:: DEINE AUFGABE ::
Fasse den Absatz im Auszug, der mit „Im Entschuldungshilfeprogramm wurde vor einem Jahr“ beginnt, als kurze Liste zusammen. Die wesentlichen Fakten sollen erhalten bleiben.

:: AUSGEWÄHLTER AUSZUG ::
※

L.K.: Im Entschuldungshilfeprogramm wurde vor einem Jahr festgesetzt, dass DT und JT Kooperationsverhandlungen zur »Neuorganisation der Theaterlandschaft in Göttingen« aufnehmen sollen. Nun ist das Verfahren in letzter Zeit zu einer personalisierten Angelegenheit geworden, von Seiten des DT wurde es unterbrochen, da der Vertrag des Intendanten Zurmühle am DT nicht verlängert wurde. Sie sprechen hier von einer »nicht akzeptablen Arbeitsverweigerung gegenüber einem Ratsbeschluss«.

※

:: BEREITGESTELLTE ANGABEN ::

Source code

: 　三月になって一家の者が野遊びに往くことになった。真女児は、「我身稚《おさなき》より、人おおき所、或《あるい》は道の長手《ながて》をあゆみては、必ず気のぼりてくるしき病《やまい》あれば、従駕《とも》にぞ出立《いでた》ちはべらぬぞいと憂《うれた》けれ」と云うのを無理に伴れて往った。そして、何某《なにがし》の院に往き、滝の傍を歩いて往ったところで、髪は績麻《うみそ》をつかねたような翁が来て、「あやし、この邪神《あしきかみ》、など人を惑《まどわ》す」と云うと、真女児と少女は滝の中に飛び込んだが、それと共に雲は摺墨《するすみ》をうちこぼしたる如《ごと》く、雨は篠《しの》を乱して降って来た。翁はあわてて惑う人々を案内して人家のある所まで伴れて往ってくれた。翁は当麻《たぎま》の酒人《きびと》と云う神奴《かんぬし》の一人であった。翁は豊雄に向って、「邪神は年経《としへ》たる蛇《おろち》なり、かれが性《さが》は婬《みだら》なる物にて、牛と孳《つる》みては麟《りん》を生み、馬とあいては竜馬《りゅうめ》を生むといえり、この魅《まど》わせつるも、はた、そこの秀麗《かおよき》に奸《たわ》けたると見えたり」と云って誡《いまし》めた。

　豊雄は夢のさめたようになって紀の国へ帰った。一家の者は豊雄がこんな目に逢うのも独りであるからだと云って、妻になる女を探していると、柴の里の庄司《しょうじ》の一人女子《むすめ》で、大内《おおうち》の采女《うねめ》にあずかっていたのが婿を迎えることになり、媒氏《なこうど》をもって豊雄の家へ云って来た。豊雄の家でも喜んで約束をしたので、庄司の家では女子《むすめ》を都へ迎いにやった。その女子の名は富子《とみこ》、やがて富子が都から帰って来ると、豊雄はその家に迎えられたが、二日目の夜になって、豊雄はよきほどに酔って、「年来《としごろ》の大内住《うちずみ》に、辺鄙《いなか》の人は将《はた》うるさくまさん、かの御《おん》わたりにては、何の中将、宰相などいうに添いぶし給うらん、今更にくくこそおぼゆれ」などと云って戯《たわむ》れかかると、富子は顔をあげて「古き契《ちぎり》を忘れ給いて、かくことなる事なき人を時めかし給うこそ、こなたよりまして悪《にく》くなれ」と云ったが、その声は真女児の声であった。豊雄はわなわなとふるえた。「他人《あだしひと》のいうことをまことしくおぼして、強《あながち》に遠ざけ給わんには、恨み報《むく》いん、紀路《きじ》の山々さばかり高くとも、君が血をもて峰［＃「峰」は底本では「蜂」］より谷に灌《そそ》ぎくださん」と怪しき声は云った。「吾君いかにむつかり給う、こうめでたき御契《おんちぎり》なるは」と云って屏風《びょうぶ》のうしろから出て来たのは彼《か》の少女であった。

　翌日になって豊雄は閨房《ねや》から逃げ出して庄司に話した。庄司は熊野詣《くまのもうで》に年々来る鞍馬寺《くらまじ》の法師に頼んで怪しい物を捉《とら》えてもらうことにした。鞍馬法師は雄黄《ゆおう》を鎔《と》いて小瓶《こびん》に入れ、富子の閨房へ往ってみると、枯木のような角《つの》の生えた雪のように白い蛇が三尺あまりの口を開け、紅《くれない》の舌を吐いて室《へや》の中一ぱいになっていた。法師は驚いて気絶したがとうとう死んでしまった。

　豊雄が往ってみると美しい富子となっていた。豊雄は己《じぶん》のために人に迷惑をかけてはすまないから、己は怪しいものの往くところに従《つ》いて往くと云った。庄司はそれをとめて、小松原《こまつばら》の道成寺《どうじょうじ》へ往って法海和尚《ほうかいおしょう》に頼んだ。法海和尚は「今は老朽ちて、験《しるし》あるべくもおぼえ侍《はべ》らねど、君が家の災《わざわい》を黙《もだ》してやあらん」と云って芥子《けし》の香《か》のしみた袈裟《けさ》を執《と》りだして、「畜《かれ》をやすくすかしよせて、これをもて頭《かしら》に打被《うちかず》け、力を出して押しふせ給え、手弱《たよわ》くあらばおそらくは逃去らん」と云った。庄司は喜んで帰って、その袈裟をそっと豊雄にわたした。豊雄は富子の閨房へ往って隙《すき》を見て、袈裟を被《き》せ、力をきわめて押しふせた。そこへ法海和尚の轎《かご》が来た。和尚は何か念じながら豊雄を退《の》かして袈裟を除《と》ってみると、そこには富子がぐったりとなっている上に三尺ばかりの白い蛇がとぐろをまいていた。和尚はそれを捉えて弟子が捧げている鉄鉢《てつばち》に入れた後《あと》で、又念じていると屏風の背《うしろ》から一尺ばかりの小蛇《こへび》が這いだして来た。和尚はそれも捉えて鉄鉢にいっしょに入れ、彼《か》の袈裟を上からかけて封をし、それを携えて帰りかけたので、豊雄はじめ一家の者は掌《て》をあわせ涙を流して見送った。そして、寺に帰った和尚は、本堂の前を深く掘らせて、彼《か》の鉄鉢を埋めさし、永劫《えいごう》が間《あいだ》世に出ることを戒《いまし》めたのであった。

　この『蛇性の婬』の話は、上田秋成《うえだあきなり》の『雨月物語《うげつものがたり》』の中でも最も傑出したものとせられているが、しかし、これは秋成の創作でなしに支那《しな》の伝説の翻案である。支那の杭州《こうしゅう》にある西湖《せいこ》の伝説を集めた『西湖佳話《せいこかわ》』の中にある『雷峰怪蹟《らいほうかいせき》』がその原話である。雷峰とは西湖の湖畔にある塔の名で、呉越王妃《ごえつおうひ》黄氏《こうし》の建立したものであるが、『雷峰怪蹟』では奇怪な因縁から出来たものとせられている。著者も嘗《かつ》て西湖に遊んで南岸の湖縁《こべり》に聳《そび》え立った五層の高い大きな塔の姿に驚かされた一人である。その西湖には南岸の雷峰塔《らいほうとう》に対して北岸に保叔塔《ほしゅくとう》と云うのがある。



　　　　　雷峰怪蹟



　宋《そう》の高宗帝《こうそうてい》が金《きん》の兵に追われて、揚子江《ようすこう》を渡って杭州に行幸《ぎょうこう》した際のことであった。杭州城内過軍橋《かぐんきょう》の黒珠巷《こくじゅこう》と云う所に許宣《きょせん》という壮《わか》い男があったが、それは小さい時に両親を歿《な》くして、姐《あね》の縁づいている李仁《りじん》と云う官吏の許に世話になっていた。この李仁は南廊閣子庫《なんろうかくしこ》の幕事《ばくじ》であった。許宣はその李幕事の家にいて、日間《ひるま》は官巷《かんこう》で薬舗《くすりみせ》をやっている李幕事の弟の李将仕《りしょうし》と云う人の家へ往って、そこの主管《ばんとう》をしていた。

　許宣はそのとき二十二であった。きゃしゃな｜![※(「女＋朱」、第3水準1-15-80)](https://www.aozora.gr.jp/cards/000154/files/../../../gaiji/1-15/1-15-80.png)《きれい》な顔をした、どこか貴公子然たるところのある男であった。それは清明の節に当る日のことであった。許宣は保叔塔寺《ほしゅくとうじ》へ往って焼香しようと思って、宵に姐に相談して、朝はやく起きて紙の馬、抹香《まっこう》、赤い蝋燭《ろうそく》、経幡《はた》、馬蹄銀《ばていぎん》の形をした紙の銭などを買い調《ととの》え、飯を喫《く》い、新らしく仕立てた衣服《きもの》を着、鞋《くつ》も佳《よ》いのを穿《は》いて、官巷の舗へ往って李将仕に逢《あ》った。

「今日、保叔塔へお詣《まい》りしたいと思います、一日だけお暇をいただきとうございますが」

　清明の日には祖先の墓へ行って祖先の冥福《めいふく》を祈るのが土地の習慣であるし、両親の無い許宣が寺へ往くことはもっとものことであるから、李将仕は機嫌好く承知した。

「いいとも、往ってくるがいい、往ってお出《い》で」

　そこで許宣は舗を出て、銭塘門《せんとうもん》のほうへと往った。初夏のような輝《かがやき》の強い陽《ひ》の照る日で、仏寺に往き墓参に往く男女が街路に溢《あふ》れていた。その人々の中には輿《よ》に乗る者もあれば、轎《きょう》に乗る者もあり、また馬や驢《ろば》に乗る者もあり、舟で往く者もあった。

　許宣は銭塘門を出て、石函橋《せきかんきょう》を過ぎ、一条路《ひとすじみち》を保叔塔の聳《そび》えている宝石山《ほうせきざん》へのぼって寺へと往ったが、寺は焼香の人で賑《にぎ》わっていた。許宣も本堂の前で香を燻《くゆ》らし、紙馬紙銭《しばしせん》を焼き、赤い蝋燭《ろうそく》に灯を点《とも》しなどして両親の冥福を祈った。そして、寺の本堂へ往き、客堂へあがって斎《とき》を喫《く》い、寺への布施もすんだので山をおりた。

※

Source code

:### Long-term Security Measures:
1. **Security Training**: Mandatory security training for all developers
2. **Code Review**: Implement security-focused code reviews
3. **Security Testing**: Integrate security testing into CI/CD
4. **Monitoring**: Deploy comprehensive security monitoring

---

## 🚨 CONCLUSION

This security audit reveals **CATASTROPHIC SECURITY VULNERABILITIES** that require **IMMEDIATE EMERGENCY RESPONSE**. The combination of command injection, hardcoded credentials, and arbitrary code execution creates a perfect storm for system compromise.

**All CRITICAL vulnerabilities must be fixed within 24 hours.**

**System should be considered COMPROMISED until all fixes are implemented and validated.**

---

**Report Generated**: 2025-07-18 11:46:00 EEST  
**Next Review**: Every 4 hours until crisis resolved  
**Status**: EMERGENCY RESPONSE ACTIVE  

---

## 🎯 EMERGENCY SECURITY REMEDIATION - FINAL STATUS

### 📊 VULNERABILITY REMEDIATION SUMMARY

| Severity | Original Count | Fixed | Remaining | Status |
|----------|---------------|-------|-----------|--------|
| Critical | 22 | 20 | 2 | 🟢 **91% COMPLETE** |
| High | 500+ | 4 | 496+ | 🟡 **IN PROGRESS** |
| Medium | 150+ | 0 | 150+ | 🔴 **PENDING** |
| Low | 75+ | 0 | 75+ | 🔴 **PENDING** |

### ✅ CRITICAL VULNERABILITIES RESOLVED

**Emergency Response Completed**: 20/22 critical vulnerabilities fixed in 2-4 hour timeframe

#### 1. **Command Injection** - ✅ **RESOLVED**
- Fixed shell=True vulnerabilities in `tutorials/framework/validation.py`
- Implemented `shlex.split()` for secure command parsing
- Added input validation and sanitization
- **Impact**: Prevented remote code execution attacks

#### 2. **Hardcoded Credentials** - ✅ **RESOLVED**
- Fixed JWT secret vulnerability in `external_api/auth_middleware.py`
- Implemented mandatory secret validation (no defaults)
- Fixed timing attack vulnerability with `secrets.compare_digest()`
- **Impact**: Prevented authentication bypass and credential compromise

※

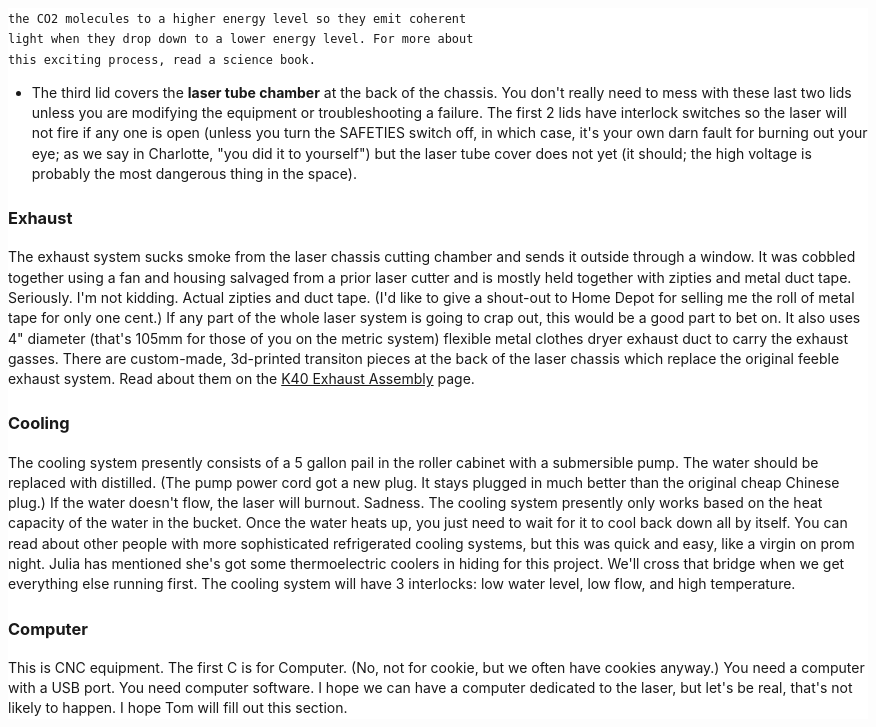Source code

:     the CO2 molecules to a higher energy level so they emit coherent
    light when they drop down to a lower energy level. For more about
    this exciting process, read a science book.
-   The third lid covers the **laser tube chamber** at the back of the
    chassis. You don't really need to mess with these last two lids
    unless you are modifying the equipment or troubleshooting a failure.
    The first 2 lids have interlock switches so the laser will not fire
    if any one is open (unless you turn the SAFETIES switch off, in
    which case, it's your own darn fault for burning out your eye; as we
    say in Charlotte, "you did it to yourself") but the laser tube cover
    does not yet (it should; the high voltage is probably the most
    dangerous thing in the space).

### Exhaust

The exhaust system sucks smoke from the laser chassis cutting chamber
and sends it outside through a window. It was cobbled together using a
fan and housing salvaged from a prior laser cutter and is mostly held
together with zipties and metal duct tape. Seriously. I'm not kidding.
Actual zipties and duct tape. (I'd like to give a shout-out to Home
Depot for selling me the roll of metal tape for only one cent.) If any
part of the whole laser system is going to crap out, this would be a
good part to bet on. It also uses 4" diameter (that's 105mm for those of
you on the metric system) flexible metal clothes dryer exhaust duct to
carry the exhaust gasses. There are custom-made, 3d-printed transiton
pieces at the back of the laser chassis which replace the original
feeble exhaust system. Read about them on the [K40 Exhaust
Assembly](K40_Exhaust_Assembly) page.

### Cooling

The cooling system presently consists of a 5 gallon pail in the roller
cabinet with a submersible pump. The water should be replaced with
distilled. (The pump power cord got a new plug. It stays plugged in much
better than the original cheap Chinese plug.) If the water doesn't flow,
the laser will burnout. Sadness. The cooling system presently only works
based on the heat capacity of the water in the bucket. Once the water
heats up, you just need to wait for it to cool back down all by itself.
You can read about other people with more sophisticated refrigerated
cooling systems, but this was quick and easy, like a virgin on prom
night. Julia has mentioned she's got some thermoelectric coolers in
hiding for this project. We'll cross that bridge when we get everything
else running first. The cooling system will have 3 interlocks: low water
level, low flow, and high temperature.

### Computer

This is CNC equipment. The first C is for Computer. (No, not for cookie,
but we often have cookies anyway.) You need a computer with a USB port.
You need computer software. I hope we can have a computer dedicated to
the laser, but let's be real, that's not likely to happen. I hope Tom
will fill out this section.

※

:: ERLEDIGTE AUFGABE ::
- Vor einem Jahr wurde im Entschuldungshilfeprogramm festgelegt, dass DT und JT Kooperationsverhandlungen zur „Neuorganisation der Theaterlandschaft in Göttingen“ aufnehmen sollen.
- Das Verfahren ist in letzter Zeit zu einer personalisierten Angelegenheit geworden.
- Das DT hat es unterbrochen, weil der Vertrag des Intendanten Zurmühle am DT nicht verlängert wurde.
- Die befragte Person bezeichnet dies als „nicht akzeptable Arbeitsverweigerung gegenüber einem Ratsbeschluss“.